Australien produziert neues Radioisotop

Die Australian Nuclear Science and Technology Organisation (Ansto) hat zum ersten Mal das Radioisotop Scandium-47 hergestellt. Das Nuklid hat das Potenzial, sowohl zur medizinischen Therapie wie auch zur Diagnostik eingesetzt werden zu können.

25. März 2020

Die Ansto teilte am 17. März 2020 mit, dass das Team für die Entwicklung von Radioisotopen im Forschungsreaktor Opal erstmals Scandium-47 hergestellt habe. Das Radioisotop hat gute Aussichten, als sogenanntes Theranostikum angewendet zu werden. Der Begriff Theranostik beschreibt den Einsatz von chemisch ähnlichen radioaktiven Substanzen, bei der eine für die Therapie und die andere für die Diagnostik verwendet wird.

Üblicherweise werden heute beim theranostischen Ansatz die chemisch ähnlichen Radioisotope Gallium-68 und Lutetium-177 eingesetzt, so die Ansto. Scandium-47 hat ähnliche Eigenschaften wie Lutetium-177, weist aber einige bemerkenswerte Vorteile auf.
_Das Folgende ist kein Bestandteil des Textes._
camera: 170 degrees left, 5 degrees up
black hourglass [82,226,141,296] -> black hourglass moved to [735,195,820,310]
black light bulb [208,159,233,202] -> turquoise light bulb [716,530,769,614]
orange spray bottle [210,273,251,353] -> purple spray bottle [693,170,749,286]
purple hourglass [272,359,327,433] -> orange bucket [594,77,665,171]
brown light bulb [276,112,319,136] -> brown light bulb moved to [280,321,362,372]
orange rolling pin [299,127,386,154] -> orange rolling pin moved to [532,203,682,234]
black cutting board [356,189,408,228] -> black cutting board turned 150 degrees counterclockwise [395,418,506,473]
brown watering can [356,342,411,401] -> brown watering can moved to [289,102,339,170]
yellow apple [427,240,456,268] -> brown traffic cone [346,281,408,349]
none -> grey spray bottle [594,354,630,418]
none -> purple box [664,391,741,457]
Der Radiochemiker und Ansto-Mitarbeiter Paul Pellegrini führte aus: «Scandium-47 ist ein Beta-Emitter, der für eine gezielte Krebstherapie nützlich ist. Im Vergleich zu Lutetium-177 hat Scandium jedoch das Potenzial zu einem echten Theranostikum.» Dies ist dem Umstand geschuldet, dass die Zerfallsemissionen von Scandium-47 sowohl für eine gezielte Krebstherapie als auch für eine qualitativ hochwertigere Bildgebung geeignet sind. Darüber hinaus liessen sich in einem Zyklotron die Isotope Scandium-43 und Scandium-44 herstellen, die ebenfalls in der medizinischen Bildgebung eingesetzt werden können.

Leena Hogan, Radiochemikerin und Entwicklungsteammitglied, erklärte weiter: «Gallium und Lutetium sind zwar ähnlich, aber wir können aufgrund ihrer chemischen Unterschiede kein gleichwertiges Verhalten im Körper garantieren. Die Verwendung von Radiopharmazeutika auf Basis von Scandium sowohl für die Diagnose wie auch für die Therapie würde dieses Ziel erreichen. Egal, ob es sich um Scandium-44 für die Bildgebung oder Scandium-47 für die Therapie handelt – die Wirkstoffe sind chemisch identisch. Dies ermöglicht es den medizinischen Fachleuten, die Strahlendosis eines Patienten besser abzuschätzen und die Dosierung des Radiotherapeutikums sicher zu maximieren».

Für die Produktion des neuen Radioisotops haben die Ansto-Mitarbeiter im Mehrzweckreaktor Opal ein Kalziumkarbonat-Target bestrahlt. Dabei entstand Kalzium-47, das mit einer Halbwertzeit von viereinhalb Tagen zu Scandium-47 zerfällt. Das gewünschte Ausgangsprodukt wurde anschliessend über einen chemischen Trennprozess isoliert. Das Team fokussiert sich nun auf den Ausbau der Produktion von Scandium-47. Es will zudem Methoden zur Produktion anderer therapeutischen Radioisotope entwickeln.